Statistics defy what area downtown have to offer


    The Grand Rapids Downtown Development Authority has funded yet another study to assist the growth of retail in the city’s urban core. The Gibbs Planning Group of Birmingham is the latest consultant to offer an assist.

    Downtown improvements and changes have almost a 50-year history, given a jump first by urban renewal efforts that launched “the Calder,” its plaza, a new city hall and wrecking balls for what was old and ailing. A downtown pedestrian mall was constructed, like every other downtown in America. It was torn out, like every other downtown in America. Ten years ago, River City declared itself cool, like every other city in America.

    There have been vast and far more enduring changes that assist the city’s appeal, especially the renovation and revitalization of existing and historic buildings — using sustainable building principles. But one thing does not change: the Metropolitan Statistical Area.

    The hurt of the U.S. Office of Management and Budget change almost a decade ago that separated Ottawa and Muskegon counties from the big MSA number remains the crippler. The Right Place Inc., with county governments, repeatedly has tried to get the OMB to return to the inclusive statistical area, but to no avail. Right Place President Birgit Klohs often notes it is the first statistic business owners research when considering a move.

    What also hurts the first impression for employers worldwide is the first clue for retailers interested in a specific market. In fact, The Right Place prefers the Combined Statistical Area number reflecting the inclusion of the lakeshore counties, as well as those OMB assigned: Newaygo, Barry, Ionia and Allegan.

    The MSA was the primary motivator for the One Kent group in looking at governmental consolidations for city and county governments to boost that number.

    Every mayor since the late Jerry Helmholdt has wished for a major retailer for the downtown, but, in truth, it is the business owners of this region who will continue to create a place all retailers would like to be a part of. To wit: GRid70 created by corporate leaders Steelcase, Amway and Meijer; the new Wolverine World Wide retail location on Monroe Center; the young risk-takers who have opened boutiques and restaurants; the Avenue of the Arts investors; and, most importantly, the colleges and universities that continue to expand within the downtown region, pouring a population of college students into the mix.

    New and renewed efforts by the stakeholders here will continue to make the difference, albeit patiently. The plan for Loeks Theaters to build downtown, the Urban Market now just one year from opening and other such projects will continue to build a “downtown” community.

◆ **Data provided**
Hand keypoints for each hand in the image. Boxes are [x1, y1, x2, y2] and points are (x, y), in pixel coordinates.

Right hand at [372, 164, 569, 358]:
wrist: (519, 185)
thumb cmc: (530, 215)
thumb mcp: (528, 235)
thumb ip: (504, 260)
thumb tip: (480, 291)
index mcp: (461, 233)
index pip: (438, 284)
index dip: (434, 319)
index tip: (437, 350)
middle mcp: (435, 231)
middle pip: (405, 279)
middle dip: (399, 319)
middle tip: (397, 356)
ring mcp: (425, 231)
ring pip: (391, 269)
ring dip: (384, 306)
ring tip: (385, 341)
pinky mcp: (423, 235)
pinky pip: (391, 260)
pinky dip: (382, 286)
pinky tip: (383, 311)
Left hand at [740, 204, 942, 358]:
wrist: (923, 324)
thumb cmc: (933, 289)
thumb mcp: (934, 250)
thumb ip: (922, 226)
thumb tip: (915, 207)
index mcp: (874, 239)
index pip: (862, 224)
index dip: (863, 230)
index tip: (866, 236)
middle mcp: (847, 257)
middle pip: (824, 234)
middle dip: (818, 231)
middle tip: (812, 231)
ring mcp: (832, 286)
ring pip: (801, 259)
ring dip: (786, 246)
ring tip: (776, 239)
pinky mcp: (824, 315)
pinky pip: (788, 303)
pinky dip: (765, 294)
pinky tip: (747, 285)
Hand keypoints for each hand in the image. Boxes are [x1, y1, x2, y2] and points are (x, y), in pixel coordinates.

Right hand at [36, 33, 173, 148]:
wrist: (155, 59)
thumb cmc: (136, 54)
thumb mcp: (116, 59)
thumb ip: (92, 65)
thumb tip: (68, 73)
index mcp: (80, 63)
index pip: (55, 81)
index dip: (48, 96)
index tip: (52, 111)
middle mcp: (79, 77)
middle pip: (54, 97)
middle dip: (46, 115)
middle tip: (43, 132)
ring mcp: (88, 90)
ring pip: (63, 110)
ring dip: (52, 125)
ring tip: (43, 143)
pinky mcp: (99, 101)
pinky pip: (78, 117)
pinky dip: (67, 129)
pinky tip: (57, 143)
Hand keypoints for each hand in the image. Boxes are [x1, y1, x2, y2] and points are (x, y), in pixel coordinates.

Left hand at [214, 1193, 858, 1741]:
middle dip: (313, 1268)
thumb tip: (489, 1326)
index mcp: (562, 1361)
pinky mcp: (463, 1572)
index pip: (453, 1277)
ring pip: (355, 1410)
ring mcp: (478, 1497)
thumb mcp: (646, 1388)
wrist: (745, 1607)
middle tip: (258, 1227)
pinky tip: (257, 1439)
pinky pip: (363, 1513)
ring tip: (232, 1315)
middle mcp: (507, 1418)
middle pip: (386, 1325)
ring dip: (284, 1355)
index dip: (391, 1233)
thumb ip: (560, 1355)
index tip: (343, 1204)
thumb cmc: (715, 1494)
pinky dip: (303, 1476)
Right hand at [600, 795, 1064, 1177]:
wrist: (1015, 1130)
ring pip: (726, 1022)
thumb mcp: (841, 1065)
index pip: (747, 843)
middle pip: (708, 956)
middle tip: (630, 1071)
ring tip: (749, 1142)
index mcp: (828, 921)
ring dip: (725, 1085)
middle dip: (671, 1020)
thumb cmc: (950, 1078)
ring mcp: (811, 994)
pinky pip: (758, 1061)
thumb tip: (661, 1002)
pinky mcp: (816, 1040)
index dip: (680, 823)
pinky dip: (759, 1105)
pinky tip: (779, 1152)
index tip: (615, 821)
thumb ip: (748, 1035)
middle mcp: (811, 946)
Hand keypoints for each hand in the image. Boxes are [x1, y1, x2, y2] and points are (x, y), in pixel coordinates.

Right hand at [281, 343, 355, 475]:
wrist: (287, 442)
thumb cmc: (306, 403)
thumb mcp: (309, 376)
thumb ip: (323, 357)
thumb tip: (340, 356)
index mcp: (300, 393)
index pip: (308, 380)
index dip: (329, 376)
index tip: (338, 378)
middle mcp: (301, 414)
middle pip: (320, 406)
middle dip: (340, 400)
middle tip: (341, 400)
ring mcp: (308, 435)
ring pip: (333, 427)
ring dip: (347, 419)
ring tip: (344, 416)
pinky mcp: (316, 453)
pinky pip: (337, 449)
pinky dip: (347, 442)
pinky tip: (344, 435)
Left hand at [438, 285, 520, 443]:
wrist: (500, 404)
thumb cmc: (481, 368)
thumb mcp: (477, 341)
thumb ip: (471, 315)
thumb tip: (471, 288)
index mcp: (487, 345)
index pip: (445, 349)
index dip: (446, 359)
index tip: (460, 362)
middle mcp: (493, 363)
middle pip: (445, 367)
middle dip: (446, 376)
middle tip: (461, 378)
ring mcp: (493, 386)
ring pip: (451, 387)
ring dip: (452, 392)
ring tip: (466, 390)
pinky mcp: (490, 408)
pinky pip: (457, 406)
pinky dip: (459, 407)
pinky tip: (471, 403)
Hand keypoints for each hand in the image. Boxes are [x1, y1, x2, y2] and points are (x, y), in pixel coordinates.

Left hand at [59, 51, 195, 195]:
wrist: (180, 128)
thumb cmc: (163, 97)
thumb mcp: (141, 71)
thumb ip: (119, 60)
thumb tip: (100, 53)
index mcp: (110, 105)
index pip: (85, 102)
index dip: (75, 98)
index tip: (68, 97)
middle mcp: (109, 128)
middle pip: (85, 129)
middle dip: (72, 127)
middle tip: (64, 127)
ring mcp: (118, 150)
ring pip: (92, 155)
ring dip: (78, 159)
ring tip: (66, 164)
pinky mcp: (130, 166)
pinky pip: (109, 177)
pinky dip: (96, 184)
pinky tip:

◆ **Your goal**
From the article on downtown Grand Rapids retail, extract word for word the text between "Statistics defy what" and "city in America.", inclusive.

◆ **Completed task**
Statistics defy what area downtown have to offer


    The Grand Rapids Downtown Development Authority has funded yet another study to assist the growth of retail in the city’s urban core. The Gibbs Planning Group of Birmingham is the latest consultant to offer an assist.

    Downtown improvements and changes have almost a 50-year history, given a jump first by urban renewal efforts that launched “the Calder,” its plaza, a new city hall and wrecking balls for what was old and ailing. A downtown pedestrian mall was constructed, like every other downtown in America. It was torn out, like every other downtown in America. Ten years ago, River City declared itself cool, like every other city in America.